In this type of setup, parsers, social triggers, permission layers, and execution policies are all security surfaces.
MetaMask’s model is designed to block some of these paths. Agents must pause for approval if a transaction is routed to a non-allowlisted contract, exceeds a limit, touches a flagged address, or is classified as malicious.
But the strength of that model depends on how specific the user’s rules are and how meaningful the moment of approval is when the agent acts quickly.
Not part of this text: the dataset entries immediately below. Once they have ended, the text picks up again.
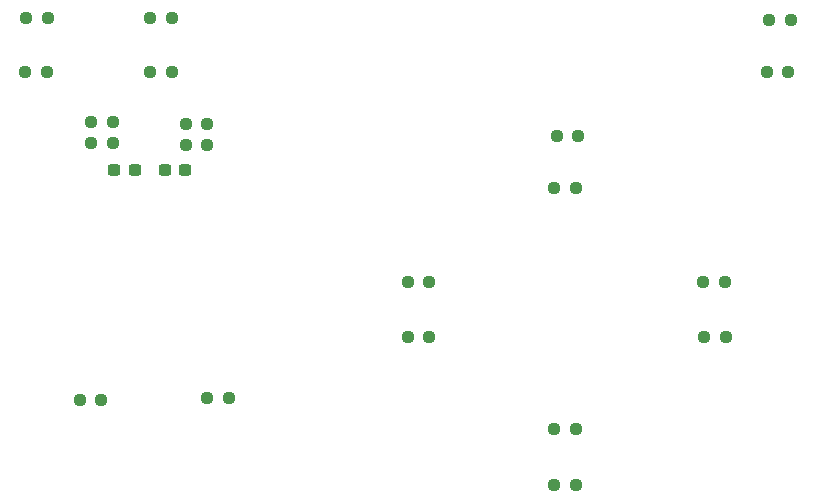
<source format=gbr>
%TF.GenerationSoftware,KiCad,Pcbnew,9.0.0*%
%TF.CreationDate,2025-03-23T02:30:14-05:00*%
%TF.ProjectId,IOBoardV1,494f426f-6172-4645-9631-2e6b69636164,rev?*%
%TF.SameCoordinates,Original*%
%TF.FileFunction,Paste,Bot*%
%TF.FilePolarity,Positive*%
%FSLAX46Y46*%
G04 Gerber Fmt 4.6, Leading zero omitted, Abs format (unit mm)*
G04 Created by KiCad (PCBNEW 9.0.0) date 2025-03-23 02:30:14*
%MOMM*%
%LPD*%
G01*
G04 APERTURE LIST*
G04 Aperture macros list*
%AMRoundRect*
0 Rectangle with rounded corners*
0 $1 Rounding radius*
0 $2 $3 $4 $5 $6 $7 $8 $9 X,Y pos of 4 corners*
0 Add a 4 corners polygon primitive as box body*
4,1,4,$2,$3,$4,$5,$6,$7,$8,$9,$2,$3,0*
0 Add four circle primitives for the rounded corners*
1,1,$1+$1,$2,$3*
1,1,$1+$1,$4,$5*
1,1,$1+$1,$6,$7*
1,1,$1+$1,$8,$9*
0 Add four rect primitives between the rounded corners*
20,1,$1+$1,$2,$3,$4,$5,0*
20,1,$1+$1,$4,$5,$6,$7,0*
20,1,$1+$1,$6,$7,$8,$9,0*
20,1,$1+$1,$8,$9,$2,$3,0*%
G04 Aperture macros list end*
%ADD10RoundRect,0.237500X0.300000X0.237500X-0.300000X0.237500X-0.300000X-0.237500X0.300000X-0.237500X0*%
%ADD11RoundRect,0.237500X-0.250000X-0.237500X0.250000X-0.237500X0.250000X0.237500X-0.250000X0.237500X0*%
%ADD12RoundRect,0.237500X0.250000X0.237500X-0.250000X0.237500X-0.250000X-0.237500X0.250000X-0.237500X0*%
G04 APERTURE END LIST*
D10*
%TO.C,C1*%
X136362500Y-65500000D03*
X134637500Y-65500000D03*
%TD*%
D11*
%TO.C,R3*%
X140687500Y-61600000D03*
X142512500Y-61600000D03*
%TD*%
D12*
%TO.C,R1*%
X134512500Y-63200000D03*
X132687500Y-63200000D03*
%TD*%
D11*
%TO.C,R19*%
X171887500Y-92200000D03*
X173712500Y-92200000D03*
%TD*%
%TO.C,R15*%
X189887500Y-57200000D03*
X191712500Y-57200000D03*
%TD*%
D12*
%TO.C,R7*%
X139512500Y-52600000D03*
X137687500Y-52600000D03*
%TD*%
D11*
%TO.C,R2*%
X132687500Y-61400000D03*
X134512500Y-61400000D03*
%TD*%
%TO.C,R17*%
X171887500Y-67000000D03*
X173712500Y-67000000D03*
%TD*%
%TO.C,R6*%
X131687500Y-85000000D03*
X133512500Y-85000000D03*
%TD*%
D12*
%TO.C,R4*%
X142512500Y-63400000D03*
X140687500Y-63400000D03*
%TD*%
%TO.C,R11*%
X186312500Y-75000000D03*
X184487500Y-75000000D03*
%TD*%
%TO.C,R16*%
X128912500Y-57200000D03*
X127087500Y-57200000D03*
%TD*%
D11*
%TO.C,R20*%
X159487500Y-79600000D03*
X161312500Y-79600000D03*
%TD*%
D12*
%TO.C,R12*%
X173712500Y-87400000D03*
X171887500Y-87400000D03*
%TD*%
%TO.C,R13*%
X161312500Y-75000000D03*
X159487500Y-75000000D03*
%TD*%
%TO.C,R8*%
X191912500Y-52800000D03*
X190087500Y-52800000D03*
%TD*%
D11*
%TO.C,R9*%
X127175000Y-52600000D03*
X129000000Y-52600000D03*
%TD*%
D10*
%TO.C,C2*%
X140612500Y-65500000D03*
X138887500Y-65500000D03*
%TD*%
D12*
%TO.C,R10*%
X173912500Y-62600000D03*
X172087500Y-62600000D03*
%TD*%
%TO.C,R5*%
X144312500Y-84800000D03*
X142487500Y-84800000D03*
%TD*%
D11*
%TO.C,R18*%
X184600000Y-79600000D03*
X186425000Y-79600000D03*
%TD*%
%TO.C,R14*%
X137687500Y-57200000D03*
X139512500Y-57200000D03*
%TD*%
M02*

</source>
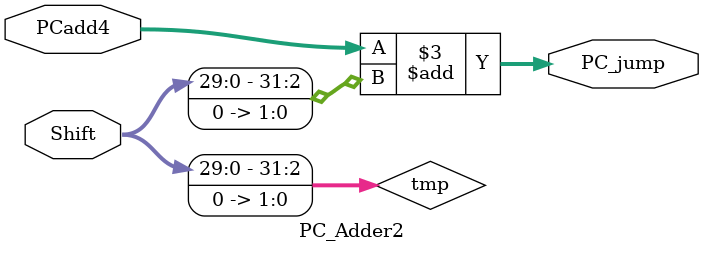
<source format=v>
`timescale 1ns / 1ps

//Ö´ÐÐ PC+4+Æ«ÒÆÁ¿
module PC_Adder2(
    //ÊäÈë£ºPC+4µÄ½á¹û
    input [31:0] PCadd4,
    //ÊäÈë£ºÆ«ÒÆÁ¿
    input [31:0] Shift,
    //Êä³ö£ºÒªÌø×ªµ½µÄPC
    output reg [31:0] PC_jump
    );
    //ÁÙÊ±±£´æÖµ
    reg [31:0] tmp;
    always@(PCadd4 or Shift)begin//×éºÏÂß¼­
        tmp = Shift<<2;
        PC_jump = PCadd4+tmp;//×èÈû¸³Öµ£¬±£Ö¤tmpµÄÖµÒÑ¾­ÊÇ×óÒÆÁ½Î»ºóµÄÖµ
     end
endmodule

</source>
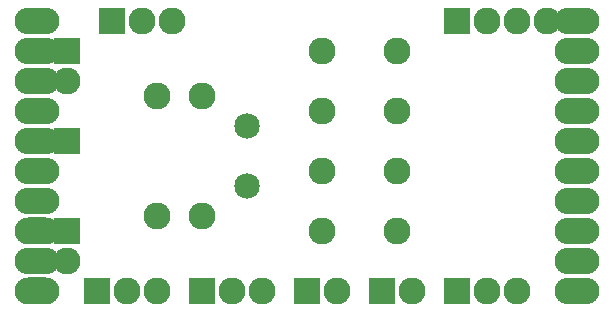
<source format=gbs>
G04 (created by PCBNEW-RS274X (2011-nov-30)-testing) date Sun 24 Jun 2012 01:39:46 PM CEST*
%MOIN*%
G04 Gerber Fmt 3.4, Leading zero omitted, Abs format*
%FSLAX34Y34*%
G01*
G70*
G90*
G04 APERTURE LIST*
%ADD10C,0.006*%
%ADD11C,0.09*%
%ADD12R,0.09X0.09*%
%ADD13C,0.085*%
%ADD14O,0.1487X0.0892*%
%ADD15O,0.1487X0.09*%
G04 APERTURE END LIST*
G54D10*
G54D11*
X6000Y3000D03*
X6000Y7000D03*
X4500Y7000D03*
X4500Y3000D03*
X12500Y8500D03*
X12500Y6500D03*
X12500Y4500D03*
X12500Y2500D03*
X10000Y8500D03*
X10000Y6500D03*
X10000Y4500D03*
X10000Y2500D03*
G54D12*
X14500Y9500D03*
G54D11*
X15500Y9500D03*
X16500Y9500D03*
X17500Y9500D03*
G54D12*
X6000Y500D03*
G54D11*
X7000Y500D03*
X8000Y500D03*
G54D12*
X14500Y500D03*
G54D11*
X15500Y500D03*
X16500Y500D03*
G54D12*
X2500Y500D03*
G54D11*
X3500Y500D03*
X4500Y500D03*
G54D12*
X9500Y500D03*
G54D11*
X10500Y500D03*
G54D12*
X12000Y500D03*
G54D11*
X13000Y500D03*
G54D12*
X3000Y9500D03*
G54D11*
X4000Y9500D03*
X5000Y9500D03*
G54D12*
X1500Y2500D03*
G54D11*
X1500Y1500D03*
G54D12*
X1500Y5500D03*
X1500Y8500D03*
G54D11*
X1500Y7500D03*
G54D13*
X7500Y4000D03*
X7500Y6000D03*
G54D14*
X500Y9500D03*
X500Y8500D03*
X500Y7500D03*
X500Y6500D03*
X500Y5500D03*
X500Y4500D03*
X500Y3500D03*
G54D15*
X500Y2500D03*
G54D14*
X500Y1500D03*
G54D15*
X500Y500D03*
G54D14*
X18500Y500D03*
X18500Y1500D03*
X18500Y2500D03*
X18500Y3500D03*
X18500Y4500D03*
X18500Y5500D03*
X18500Y6500D03*
X18500Y7500D03*
X18500Y8500D03*
X18500Y9500D03*
M02*

</source>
The leash can fail if an attacker targets the constraint itself. Prompting or inserting content can cause the agent to take unintended actions before the wallet recognizes the transaction.
Malicious contracts can appear within routes that appear acceptable at the command layer. Extensive allow lists can turn limited agents into flexible agents.
High daily outflow limits can make the lead symbolic. A series of daily approval prompts allows you to train your users to tap on the one prompt that matters.
These pressure points can come before exploits of certain products, as the financial privileges delegated to the software give attackers more targets than seed phrases or private keys.
According to Gartner’s May Governance Alert, agent systems require controls that scale with their level of autonomy and governance that evolves as access grows.
The company said that at the highest level of autonomy, agents require continuous monitoring, mandatory guardrails, rollback mechanisms, circuit breakers, and clear ownership of their actions.
In DeFi, these requirements translate into practical issues regarding wallets. Can the scope of the agent’s rules be sufficiently stringent for the task while still keeping the product usable?
Does the 2FA screen display enough transaction details to reject risky routes? Will the policy template maintain permissions as intended even if routes, markets, or contracts change?
How quickly can a user stop an agent that is operating within policy but outside of the user’s intent?
Agents operate at software speeds, which increases risk. According to MetaMask explainers, trading agents can monitor the market, respond to prompts, generate routes, and attempt trades faster than someone typing at a keyboard.
The appeal of this product is its sense of speed. This is also why rules must be configured immediately before they start running.


The following test is the default
MetaMask launches Agent Wallet with limited early access. This gives the company a controlled window to see how real traders and builder traders set their policies when real money is at stake.
A clearer signal is how the user configures the agent. If early users keep guard mode strict, use specific allow lists, set low limits, and reserve beast mode for cases they really understand, agent wallets could become a template for more secure autonomous DeFi executions.
The same infrastructure could make it easier to automate wallet risk if users relax the rules to avoid friction.
The more widespread the agent economy becomes, the harder it becomes to defer the problem. Agency commerce is also becoming a matter of identity and responsibility.
The World Economic Forum laid out that framework in January, citing predictions that the AI agent market will grow from $5.4 billion in 2024 to $236 billion by 2034.
Although these numbers are extrapolated, the direction is clear enough. More software will be able to act on behalf of humans and organizations.
For cryptocurrencies, the control layer is now moving to wallets. MetaMask’s early access product leaves questions about its safety.
This sets up a definitive test before agent activity expands. That is, are wallet rules sufficiently powerful, sufficiently specific, and sufficiently easy to use before an attacker learns to program based on them?